Alla luce del crescente aumento della popolazione mondiale, della progressiva riduzione di terre da destinare ai pascoli di ruminanti, suini ed equini, gli allevamenti etici sono meno sostenibili e da qui la scelta di allevamenti intensivi, dove si ricorre all’uso di mangimi arricchiti con vitamina B12 di origine batterica, sintetizzata in laboratori analoghi a quelli utilizzati per la produzione di vitamine per uso umano. La dipendenza assoluta da vitamina B12, quindi, ci lega all’ambiente che ci circonda in modo irreversibile, e bisogna tenerne conto.
Né funghi né alghe
L’essere umano, e a maggior ragione la donna durante la gravidanza, si dovrà procurare della vitamina B12 attiva, che non è quella contenuta in funghi e alghe. Per questo motivo, si dovranno ingerire alimenti di origine animale (carni, uova, formaggi stagionati, latticini), oppure latte di soia oppure si dovrà ricorrere alle integrazioni farmaceutiche quando il rapporto con gli alimenti di origine animale diventa difficile, diversamente comprensibile piuttosto che indigesto.
Il fabbisogno giornaliero necessario di Vitamina B12 di un essere umano potenzialmente sano dipende dall’età. Secondo i LARN (Livelli di Assunzione Raccomandati di Nutrienti), le dosi giornaliere di B12 fino ai primi 3 anni di vita devono essere eguali a 0.3-0.7 microgrammi, per poi salire ai 2 microgrammi oltre i 10 anni di età. Durante la gravidanza, invece, il fabbisogno giornaliero aumenta a 2.2-2.6 microgrammi. Non fatevi ingannare dall’unità di misura, si tratta di concentrazioni che possiamo facilmente non garantire a causa di gravi distrazioni, come ha dimostrato lo studio divulgato dalla SIMMESN (la giovane Società Italiana per lo studio delle Malattie Metaboliche Ereditarie e lo Screening Neonatale), o disfunzioni. Ne sanno qualcosa gli alcolisti, gli anziani e chi soffre di gravi parassitosi intestinali, i quali provano sulla loro pelle i danni da deficit di vitamina B12, pur seguendo una dieta completa, poiché non dispongono di sufficienti livelli del “Fattore Intrinseco”, una proteina sintetizzata dalle cellule della superficie interna dello stomaco e che favorisce un efficace assorbimento della vitamina B12 a livello intestinale.

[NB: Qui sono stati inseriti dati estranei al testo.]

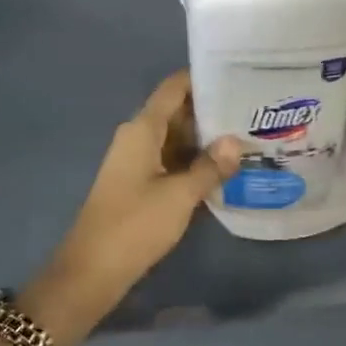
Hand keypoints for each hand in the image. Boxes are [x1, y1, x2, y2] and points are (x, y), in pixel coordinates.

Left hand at [24, 71, 241, 345]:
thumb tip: (236, 140)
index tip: (238, 74)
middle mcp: (138, 138)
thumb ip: (210, 166)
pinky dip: (196, 161)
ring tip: (248, 135)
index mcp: (142, 129)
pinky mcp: (141, 184)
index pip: (174, 88)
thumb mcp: (180, 196)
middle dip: (213, 110)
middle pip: (178, 112)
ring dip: (207, 139)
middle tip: (253, 109)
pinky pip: (173, 161)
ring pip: (178, 139)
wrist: (92, 271)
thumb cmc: (134, 225)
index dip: (203, 78)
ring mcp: (138, 162)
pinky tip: (225, 168)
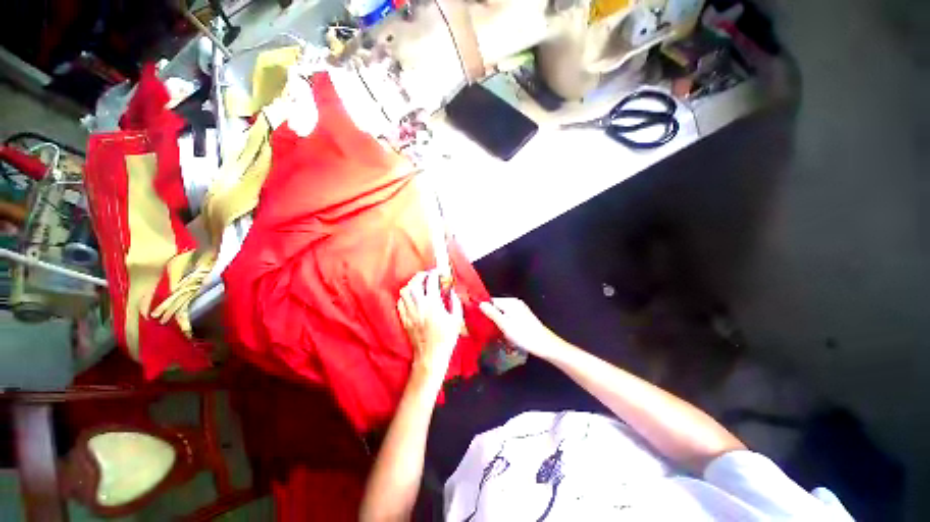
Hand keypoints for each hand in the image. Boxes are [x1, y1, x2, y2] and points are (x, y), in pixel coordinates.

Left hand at [398, 270, 463, 380]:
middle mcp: (419, 305)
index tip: (438, 273)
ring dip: (411, 284)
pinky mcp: (404, 319)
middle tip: (426, 275)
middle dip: (420, 275)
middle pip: (414, 283)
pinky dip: (405, 296)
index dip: (434, 274)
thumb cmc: (446, 338)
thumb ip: (455, 302)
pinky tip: (411, 297)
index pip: (430, 281)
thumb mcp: (457, 319)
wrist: (431, 356)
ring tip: (418, 284)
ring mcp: (409, 312)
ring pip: (404, 291)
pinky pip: (400, 302)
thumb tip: (452, 292)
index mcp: (433, 304)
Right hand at [479, 298, 563, 360]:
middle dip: (490, 314)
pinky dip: (504, 322)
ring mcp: (520, 309)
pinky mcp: (523, 317)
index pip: (491, 301)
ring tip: (491, 330)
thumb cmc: (523, 335)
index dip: (483, 308)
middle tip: (482, 326)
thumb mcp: (504, 325)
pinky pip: (508, 316)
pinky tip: (502, 331)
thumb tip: (480, 303)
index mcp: (510, 302)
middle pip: (497, 306)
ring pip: (502, 312)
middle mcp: (515, 303)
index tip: (476, 318)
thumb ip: (492, 313)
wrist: (545, 344)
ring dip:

Per correttezza, occorre ricordare che anche livelli ematici eccessivi di vitamina B12 (superiori ai 900 microgrammi per 100ml) nella donna gravida potrebbero essere altrettanto pericolosi. Uno studio condotto da un gruppo di ricercatori della prestigiosa Johns Hopkins Bloomberg School of Public Health ha osservato che un eccesso di vitamina B12 nel sangue delle gravide al parto poteva triplicare il rischio nei figli di sviluppare disordini dello spettro autistico a qualche anno di distanza dalla nascita. Si tratta di un primo studio osservazionale a cui dovranno seguire conferme, ma intanto ci insegna che i complessi multivitaminici non sono acqua fresca ed il loro uso deve essere indicato sotto stretto controllo medico.
Chi è causa del suo mal pianga se stesso, scrive il Sommo Poeta, purché non faccia piangere anche gli altri.